In this example, the mean squar error(MSE) function is


\begin{equation}
\begin{split}
L(a,b)
&=\frac{1}{N}\sum_{i=1}^N(y_i-f(x_i))^2\\
&=\frac{1}{N}\sum_{i=1}^N(y_i-(ax_i+b))^2
\end{split}
\end{equation}

So, the optimization problem is

\begin{matrix} minimize_{a, b} & L(a,b) 
\end{matrix}

## Gradient descent method

The gradient descent method is one of the representative ways to apply the concept of differential to optimization problems and is to find the local minimum of a function. The gradient descent method is also called steepest descent method.

- Figure2 : Gradient descent method
![](./image/image2.png)

This is a method of incrementally finding the parameter value to minimize the value of a certain loss function using the characteristics of the gradient.

$$x_{k+1}=x_k-\eta\bigtriangledown f(x_k)$$

where $\eta\ge0$ is the learning rate. 

__Learning rate__

The size of these steps is called the learning rate. With a high learning rate we can cover more ground each step, but we risk overshooting the lowest point since the slope of the hill is constantly changing. With a very low learning rate, we can confidently move in the direction of the negative gradient since we are recalculating it so frequently. A low learning rate is more precise, but calculating the gradient is time-consuming, so it will take us a very long time to get to the bottom.

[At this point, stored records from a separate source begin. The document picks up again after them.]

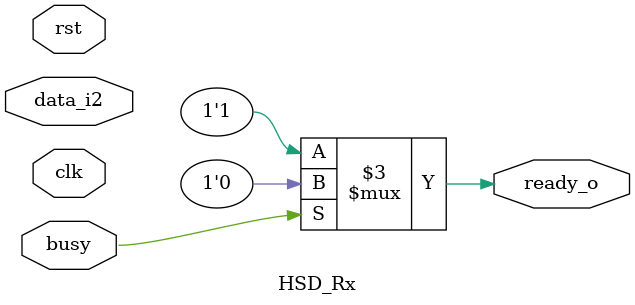
<source format=v>
module HSD_Rx (clk,rst,data_i2,busy,ready_o);
    input wire busy;
    input wire clk;
    input wire rst;
    input wire [7:0] data_i2;
    output reg ready_o;

    reg [7:0] Rx;

   
    always @(*) begin  
                if(busy)
                    ready_o<=0;
                 else
                    ready_o<=1;
               if(ready_o )    
               Rx<=data_i2;
    end
endmodule


</source>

Applying to the example above,


$$a_{k+1}=a_k-\eta\frac{\partial}{\partial a} L(a_k,b_k)$$
$$b_{k+1}=b_k-\eta\frac{\partial}{\partial b} L(a_k,b_k)$$



## Newton's method

Newton's method, also called Newton-Raphson method, is a useful method for approximating the solution of equation $f(x) = 0$.

__Newton’s method for finding root of a function__

- Solve g(x)=0
- Iteration method $x_{n+1}=x_n-\frac{f(x_n)}{f'(x_n)}$
- Figure3 :Newton's method
![](./image/image3.png)


__Newton method for finding minimum of a function__

- Since the derivative is 0 at local minimum, it is equivalent to solving $\bigtriangledown f(x)=0$

- Iteration method $x_{k+1}=x_k-\mathit{H}(x_k)^{-1}\bigtriangledown f(x_k)$
    where hessian matrix $[\mathit{H}]_{ij}=\frac{\partial^2f(x) }{\partial x_i\partial x_j}$

The difference between the gradient descent method and the Newton method is that the gradient descent method requires a step size parameter λ, whereas the Newton method (Newton-Rapson method) or Gauss-Newton method does not need the step size parameter.

This is because the Newton method automatically determines the step size from the current function and derivative (slope). 

Also, the Newton method or the Newton method has a fast convergence speed to find the solution and there is no problem that the convergence speed decreases near the solution.